Modérateurs : Positronic, Les Modérateurs
Tom Waits a écrit :When I was small I always thought that songwriters sat alone at upright pianos in cramped smoky little rooms with a bottle and an ashtray and everything came in the window blew through them and came out of the piano as a song…and in a weird way that is exactly what happens.
What’s Orphans? I don’t know. Orphans is a dead end kid driving a coffin with big tires across the Ohio River wearing welding goggles and a wife beater with a lit firecracker in his ear.
At the center of this record is my voice. I try my best to chug, stomp, weep, whisper, moan, wheeze, scat, blurt, rage, whine, and seduce. With my voice, I can sound like a girl, the boogieman, a Theremin, a cherry bomb, a clown, a doctor, a murderer…I can be tribal. Ironic. Or disturbed. My voice is really my instrument.
Kathleen and I wanted the record to be like emptying our pockets on the table after an evening of gambling, burglary, and cow tipping. We enjoy strange couplings, that’s how we got together. We wanted Orphans to be like a shortwave radio show where the past is sequenced with the future, consisting of things you find on the ground, in this world and no world, or maybe the next world.
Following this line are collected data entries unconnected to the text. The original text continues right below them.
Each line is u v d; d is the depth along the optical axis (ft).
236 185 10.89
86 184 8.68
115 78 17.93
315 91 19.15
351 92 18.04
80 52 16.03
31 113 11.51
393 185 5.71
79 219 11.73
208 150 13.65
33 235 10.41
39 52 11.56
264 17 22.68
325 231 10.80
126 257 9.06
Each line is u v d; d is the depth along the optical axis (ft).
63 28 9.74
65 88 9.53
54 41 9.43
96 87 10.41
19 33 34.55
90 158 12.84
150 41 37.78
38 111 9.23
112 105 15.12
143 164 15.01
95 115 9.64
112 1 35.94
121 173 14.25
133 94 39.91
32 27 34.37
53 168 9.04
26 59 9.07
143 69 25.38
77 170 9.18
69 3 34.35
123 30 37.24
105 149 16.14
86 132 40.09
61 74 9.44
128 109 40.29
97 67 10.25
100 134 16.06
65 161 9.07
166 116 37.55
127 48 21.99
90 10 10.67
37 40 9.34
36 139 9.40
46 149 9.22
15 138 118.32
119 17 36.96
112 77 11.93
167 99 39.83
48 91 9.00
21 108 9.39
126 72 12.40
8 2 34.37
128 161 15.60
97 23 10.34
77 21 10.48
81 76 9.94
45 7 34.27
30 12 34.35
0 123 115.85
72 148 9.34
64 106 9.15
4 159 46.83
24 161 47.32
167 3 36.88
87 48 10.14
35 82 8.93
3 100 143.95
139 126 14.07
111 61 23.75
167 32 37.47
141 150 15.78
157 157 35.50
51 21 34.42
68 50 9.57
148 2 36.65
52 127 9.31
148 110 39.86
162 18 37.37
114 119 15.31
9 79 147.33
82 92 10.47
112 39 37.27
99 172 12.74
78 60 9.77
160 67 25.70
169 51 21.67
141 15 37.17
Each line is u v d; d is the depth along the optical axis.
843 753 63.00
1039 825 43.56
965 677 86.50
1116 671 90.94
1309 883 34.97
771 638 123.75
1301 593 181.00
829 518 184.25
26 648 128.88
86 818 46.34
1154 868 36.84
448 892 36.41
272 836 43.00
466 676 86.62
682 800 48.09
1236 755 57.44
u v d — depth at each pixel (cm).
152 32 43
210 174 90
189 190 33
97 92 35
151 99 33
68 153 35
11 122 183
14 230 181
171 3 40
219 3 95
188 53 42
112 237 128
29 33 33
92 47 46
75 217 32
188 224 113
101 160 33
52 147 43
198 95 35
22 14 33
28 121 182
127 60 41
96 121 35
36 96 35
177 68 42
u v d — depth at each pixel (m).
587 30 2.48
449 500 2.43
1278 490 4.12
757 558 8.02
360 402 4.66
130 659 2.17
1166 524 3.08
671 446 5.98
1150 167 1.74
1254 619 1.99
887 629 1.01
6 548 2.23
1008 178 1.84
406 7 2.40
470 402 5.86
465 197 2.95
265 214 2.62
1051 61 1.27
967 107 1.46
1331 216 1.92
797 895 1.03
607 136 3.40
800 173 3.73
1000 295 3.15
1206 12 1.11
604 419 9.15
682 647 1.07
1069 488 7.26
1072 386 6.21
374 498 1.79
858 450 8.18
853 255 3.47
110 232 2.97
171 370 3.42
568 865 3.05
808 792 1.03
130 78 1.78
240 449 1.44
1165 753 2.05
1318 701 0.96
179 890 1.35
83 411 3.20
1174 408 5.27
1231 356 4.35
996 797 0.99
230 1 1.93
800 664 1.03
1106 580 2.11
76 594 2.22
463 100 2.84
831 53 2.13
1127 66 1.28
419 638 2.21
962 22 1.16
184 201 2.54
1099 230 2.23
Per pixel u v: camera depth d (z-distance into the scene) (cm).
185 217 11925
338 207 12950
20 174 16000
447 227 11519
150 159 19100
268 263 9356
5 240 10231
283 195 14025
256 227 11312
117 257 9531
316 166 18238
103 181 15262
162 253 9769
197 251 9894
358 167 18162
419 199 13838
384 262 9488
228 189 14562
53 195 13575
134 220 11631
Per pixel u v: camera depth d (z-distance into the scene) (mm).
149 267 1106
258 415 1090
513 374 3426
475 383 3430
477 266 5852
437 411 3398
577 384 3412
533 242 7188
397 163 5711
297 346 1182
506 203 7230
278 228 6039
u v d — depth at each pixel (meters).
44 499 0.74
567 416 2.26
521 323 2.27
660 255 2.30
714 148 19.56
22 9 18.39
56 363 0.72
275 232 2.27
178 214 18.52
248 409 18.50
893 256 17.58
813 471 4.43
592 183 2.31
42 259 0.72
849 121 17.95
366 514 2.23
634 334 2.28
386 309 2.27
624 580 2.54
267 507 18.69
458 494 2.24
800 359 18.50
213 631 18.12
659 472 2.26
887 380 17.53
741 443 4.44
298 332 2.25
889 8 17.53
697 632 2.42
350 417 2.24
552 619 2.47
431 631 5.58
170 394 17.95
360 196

Whatever you imagine that to be.
If a record really works at all, it should be made like a homemade doll with tinsel for hair and seashells for ears stuffed with candy and money. Or like a good woman’s purse with a Swiss army knife and a snake bite kit.
Orphans contains songs for all occasions. Some of the songs were written in turmoil and recorded at night in a moving car, others were written in hotel rooms and recorded in Hollywood during big conflamas. That’s when conflict weds drama. At any rate these are the ones that survived the flood and were rescued from the branches of trees after the water’s retreat.
Gathering all this material together was like rounding up chickens at the beach. It’s not like you go into vault and check out what you need. Most of it was lost or buried under the house. Some of the tapes I had to pay ransom for to a plumber in Russia. You fall into the vat. We started to write just to climb out of the vat. Then you start listening and sorting and start writing in response to what you hear. And more recording. And then you get bit by a spider, go down the gopher hole, and make a whole different record. That was the process pretty much the last three years.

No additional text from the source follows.